Regular Expressions. Remember it, write it, test it.
- modified:
- reading: 4 minutes
I should say that I’m fan of regular expressions. Whenever I see the problem, which I can solve with Regex, I felt a burning desire to do it and going to write new test for new regex. Previously I had installed SharpDevelop Studio just for good regular expression tool in it (Why VS doesn’t have one?). But now I’m a little wiser, and for each Regex I write a separate test.
I find it difficult to remember the syntax of regular expressions (I don’t write them very often); I always forget which character is responsible for the beginning of the line, etc. So I use external small and easy articles like this “Regular expressions - An introduction”.
Now I want to show you little samples of regular expressions and want to show you how to test these samples.
Examples
Check language of text
On my website (https://www.outcoldman.com) I display my messages from Twitter, but once I separated all content of the site in Russian and English, I decided to separate messages from Twitter too. I got a very easy way for this: if text has Russian letter then the message is Russian, else English. Most likely you do not know Russian, so I'll do the opposite, if there is an English letter - it's English, otherwise the Russian. I wrote next regular expression for this:
const string RegexIsEnglish = @"[A-Za-z]+"
Of course, you can solve this problem with foreach or for operators with watching every letter that it in some range of letters. But this regex you can use very easy, just type this:
Regex.IsMatch(text, RegexIsRussian)
Regex is class from namespace System.Text.RegularExpressions
Finding and replacing urls in text
Previous sample is very easy. Let try to solve more difficult problem like finding http urls in text. Doing this job without regex is not an easy solution. So we will look how to solve this with regex:
const string RegexUrl = @"(https?://(www.)?([\w\-]+)(\.([\w\-]+))+([\w\\\/\.?&%=\-+]*))"

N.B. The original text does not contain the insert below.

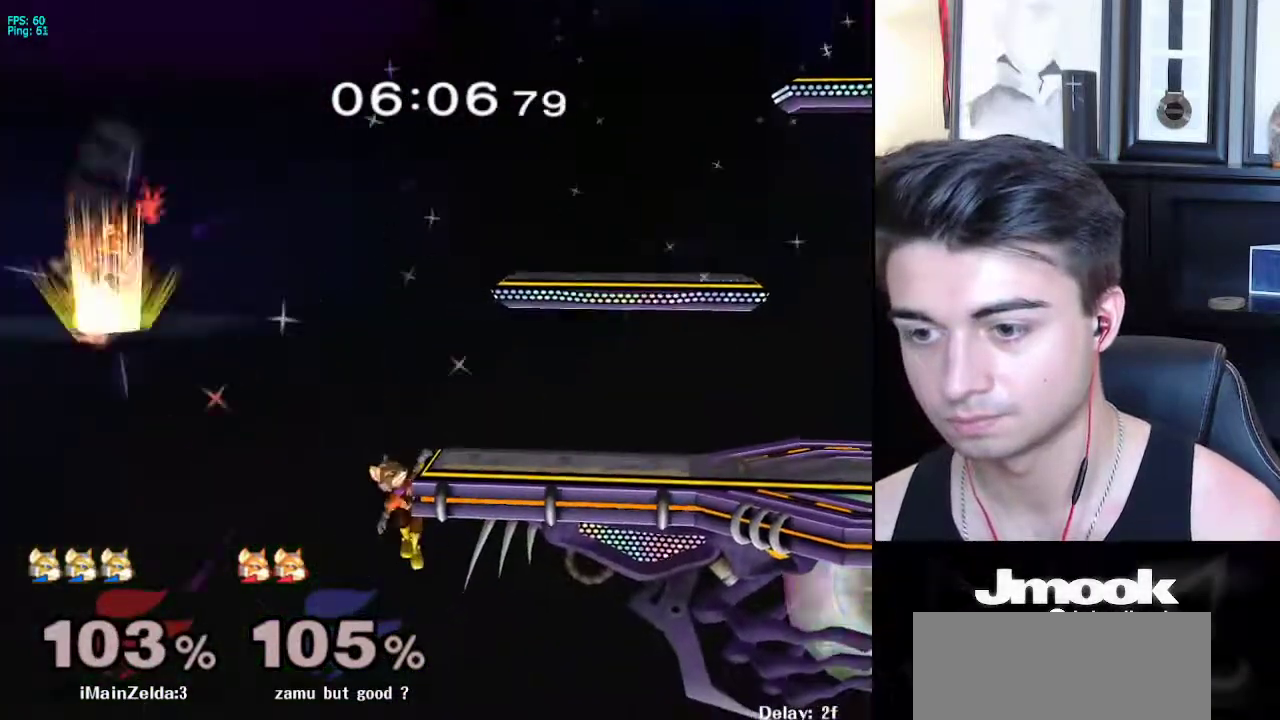
{"buttons": [], "left_stick": "up-right", "right_stick": "center", "events": [[100, "left_stick", "down-right"], [217, "left_stick", "right"], [417, "left_stick", "up-right"]]}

Now you can check if text has http url in it with Regex.IsMatch or find all of this http urls with Regex.Matches, but we can do more with this regex, we can replace each url with anchor – html link:
Regex.Replace(text, RegexUrl, "<a href='$1'>$1</a>");
Instead of $1 we will have finding http urls (condition in first brackets).
Also we can change hashtags and user nicks in twitter messages with next regex constructions:
const string RegexTwitterUser = @"(@([A-Za-z0-9_]+))";
Regex.Replace(text, RegexTwitterUser, "<a href='http://twitter.com/$2'>$1</a>")

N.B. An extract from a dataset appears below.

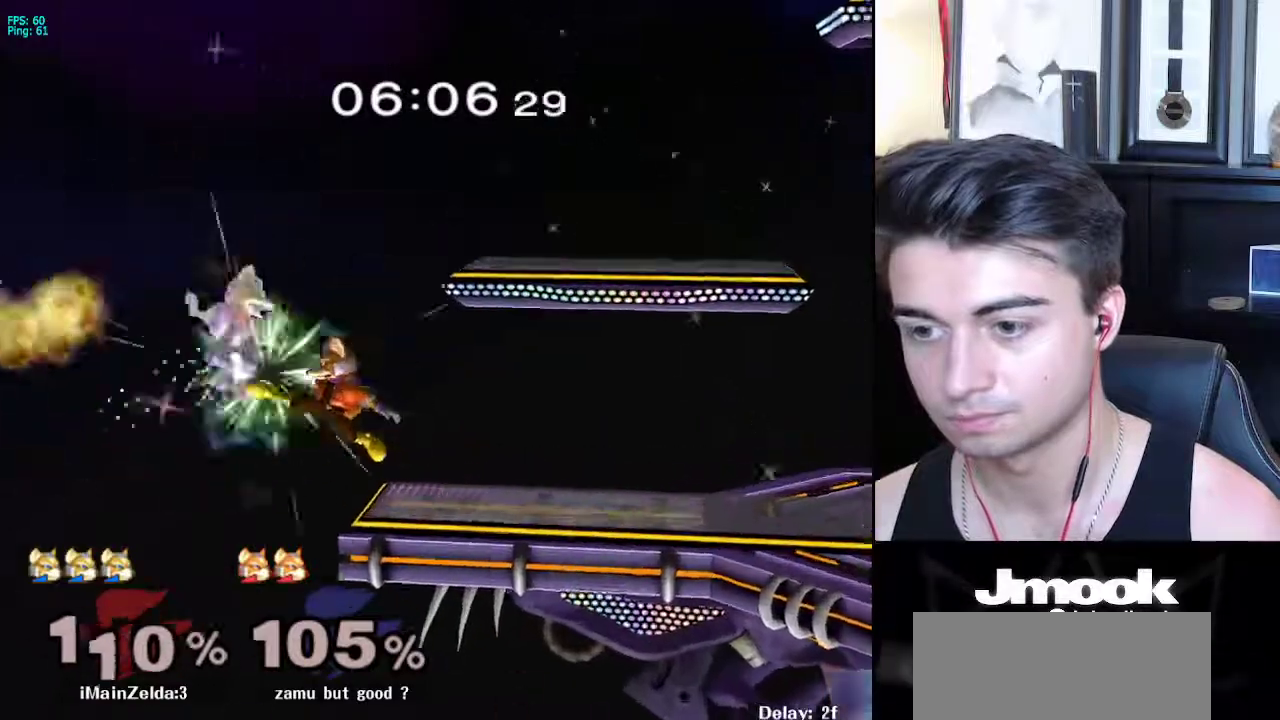
{"buttons": [], "left_stick": "right", "right_stick": "center", "events": [[350, "left_stick", "right"]]}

const string RegexTwitterTag = @"(#([A-Za-z0-9_]+))";
Regex.Replace(text, RegexTwitterTag, "<a href='http://twitter.com/#search?q=%23$2'>$1</a>");
In second example we use $1 and $2, where $2 – it is one that we have in second brackets (hashtag without # and nickname without @).
Also I can show you many samples of using Regex. Developers often use regular expressions in validation process, with them and default asp.net (or other technologies) very easy validate user input (email, phones, post indexes, etc). You can find many ready to use regex solutions in internet.
Unit test for regex
I always write combinatory unit tests for regex (combinatory tests – methods with parameters where test runner put values from some data sources). So let look on nUnit (now I’m using this one, because I couldn’t make MbUnit work with Gallio and R# 5 in VS 2010).
public string[][] Urls
{
get
{
return new[]
{
new[] {"Hello http://google.com bye",
"Hello http://google.com bye"},
new[] {"Hello http://mail.google.com bye",
"Hello http://mail.google.com bye"},
new[] {"Hello http://google.com/test/test.aspx",
"Hello http://google.com/test/test.aspx"},
new[] {"Hello http://g0ogle.com/test/test.aspx?q=7&b=0",
"Hello http://g0ogle.com/test/test.aspx?q=7&b=0"}
};
}
}
[Test]
public void twitter_text_to_html_convert([ValueSource("Urls")] string[] url)
{
string replace = HtmlParser.ReplaceHref(url[0]);
Assert.AreEqual(url[1], replace);
}
As you saw this is really small test – just one method twitter_text_to_html_convert. And this test are using data source Urls, in which I always place new test values. Method twitter_text_to_html_convert will be executed as many times as the count of items in data source.
Some time ago I found that my regex didn’t find urls with dash (‘-’). I changed little my regex, and then added new values in data source Urls for test:
new[]
{
"Hello http://ninja-assassin-movie.warnerbros.com",
"Hello http://ninja-assassin-movie.warnerbros.com"
}
Then I run test and checked that all old values are ok.